(Saved data entries)
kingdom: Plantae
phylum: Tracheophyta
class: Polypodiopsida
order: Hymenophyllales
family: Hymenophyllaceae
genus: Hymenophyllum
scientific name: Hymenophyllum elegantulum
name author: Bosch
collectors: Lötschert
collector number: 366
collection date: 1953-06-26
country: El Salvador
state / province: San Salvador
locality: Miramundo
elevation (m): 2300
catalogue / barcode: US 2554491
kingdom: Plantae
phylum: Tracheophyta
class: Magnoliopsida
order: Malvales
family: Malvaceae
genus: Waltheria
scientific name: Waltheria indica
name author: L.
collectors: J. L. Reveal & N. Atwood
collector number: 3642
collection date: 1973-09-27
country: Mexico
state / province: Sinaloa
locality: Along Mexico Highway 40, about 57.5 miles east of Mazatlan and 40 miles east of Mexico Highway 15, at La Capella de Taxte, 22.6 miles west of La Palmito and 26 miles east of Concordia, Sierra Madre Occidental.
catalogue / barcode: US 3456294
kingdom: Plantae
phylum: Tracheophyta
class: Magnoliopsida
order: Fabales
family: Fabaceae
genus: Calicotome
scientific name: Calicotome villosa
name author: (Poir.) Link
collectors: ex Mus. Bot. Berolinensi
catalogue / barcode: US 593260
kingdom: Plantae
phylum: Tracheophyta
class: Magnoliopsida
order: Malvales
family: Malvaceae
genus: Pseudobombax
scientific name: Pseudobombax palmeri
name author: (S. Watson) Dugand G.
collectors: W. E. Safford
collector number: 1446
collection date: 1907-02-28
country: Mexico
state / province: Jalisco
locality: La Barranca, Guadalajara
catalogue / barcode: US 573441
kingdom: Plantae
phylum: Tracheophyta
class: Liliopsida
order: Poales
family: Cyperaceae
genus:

* **REQUIREMENT**: Convert every line of the rows above into a numbered list, leaving out any blank lines.

* **EXERCISE SOLUTION**:
1. kingdom: Plantae
2. phylum: Tracheophyta
3. class: Polypodiopsida
4. order: Hymenophyllales
5. family: Hymenophyllaceae
6. genus: Hymenophyllum
7. scientific name: Hymenophyllum elegantulum
8. name author: Bosch
9. collectors: Lötschert
10. collector number: 366
11. collection date: 1953-06-26
12. country: El Salvador
13. state / province: San Salvador
14. locality: Miramundo
15. elevation (m): 2300
16. catalogue / barcode: US 2554491
17. kingdom: Plantae
18. phylum: Tracheophyta
19. class: Magnoliopsida
20. order: Malvales
21. family: Malvaceae
22. genus: Waltheria
23. scientific name: Waltheria indica
24. name author: L.
25. collectors: J. L. Reveal & N. Atwood
26. collector number: 3642
27. collection date: 1973-09-27
28. country: Mexico
29. state / province: Sinaloa
30. locality: Along Mexico Highway 40, about 57.5 miles east of Mazatlan and 40 miles east of Mexico Highway 15, at La Capella de Taxte, 22.6 miles west of La Palmito and 26 miles east of Concordia, Sierra Madre Occidental.
31. catalogue / barcode: US 3456294
32. kingdom: Plantae
33. phylum: Tracheophyta
34. class: Magnoliopsida
35. order: Fabales
36. family: Fabaceae
37. genus: Calicotome
38. scientific name: Calicotome villosa
39. name author: (Poir.) Link
40. collectors: ex Mus. Bot. Berolinensi
41. catalogue / barcode: US 593260
42. kingdom: Plantae
43. phylum: Tracheophyta
44. class: Magnoliopsida
45. order: Malvales
46. family: Malvaceae
47. genus: Pseudobombax
48. scientific name: Pseudobombax palmeri
49. name author: (S. Watson) Dugand G.
50. collectors: W. E. Safford
51. collector number: 1446
52. collection date: 1907-02-28
53. country: Mexico
54. state / province: Jalisco
55. locality: La Barranca, Guadalajara
56. catalogue / barcode: US 573441
57. kingdom: Plantae
58. phylum: Tracheophyta
59. class: Liliopsida
60. order: Poales
61. family: Cyperaceae
62. genus:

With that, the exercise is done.